Highbury Corner: It’s even worse than before

Thursday, 20th June 2019

Highbury Corner danger

Traffic on ‘ill-conceived’ new road layout at Highbury Corner

• I WOULD like to say, two months on, that the new Highbury Corner traffic scheme has been a resounding success. Unfortunately, it is nothing of the kind.

As a pedestrian and a bus user passing the Corner on a daily basis, my experience is now even worse than during the interminable years when works were actually in progress.

I walk every day to work from Highbury to Old Street (which is now also a bottleneck owing to the development of a new two-way system).

Where once traffic flowed smoothly (albeit intermittently), now there are queues of stationary vehicles, with idling engines pumping fumes, nose to tail along Holloway Road, Highbury Place, St Paul’s Road and Canonbury Road (the entrance to Canonbury School).

My return journey is on the 271 bus and I am now often obliged to get off two stops earlier than previously (Canonbury Square rather than Highbury Station) and walk, on account of the additional time it takes for the bus to crawl its way around the Corner to the new bus stop, now situated way beyond the station.

I was appalled that about a third of the Highbury Island trees were destroyed to implement this scheme, but had hoped that at least it would lead to improvements.

Instead, disproportionate road space has been taken up by under-used cycling lanes, and there are no designated bus lanes.

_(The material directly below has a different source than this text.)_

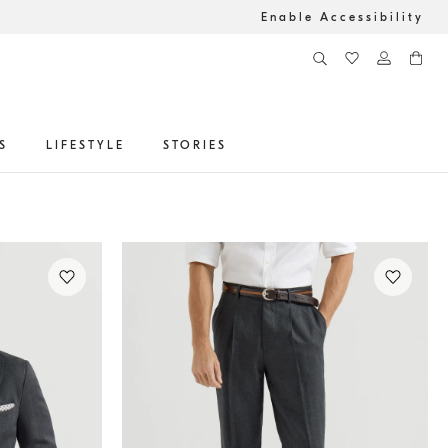
Enable Accessibility
S
LIFESTYLE
STORIES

It seems that two-way is now the new one-way, a shift that seems more rooted in ideology than reality.

An idea that I suggested during the pre-works consultation was to create a bridge/walkway that would take pedestrians across Highbury Corner above the traffic through the treetops of Highbury Island between the bus stops of St Paul’s Road and Highbury Station.

This would have reduced stopping the traffic for pedestrians, as well as the close exposure of pedestrians to traffic emissions.

This simple idea would never gain traction though, perhaps because it required vision and imagination, rather than ideology. And now we are saddled with this ill-conceived scheme until someone else comes up with another hare-brained one.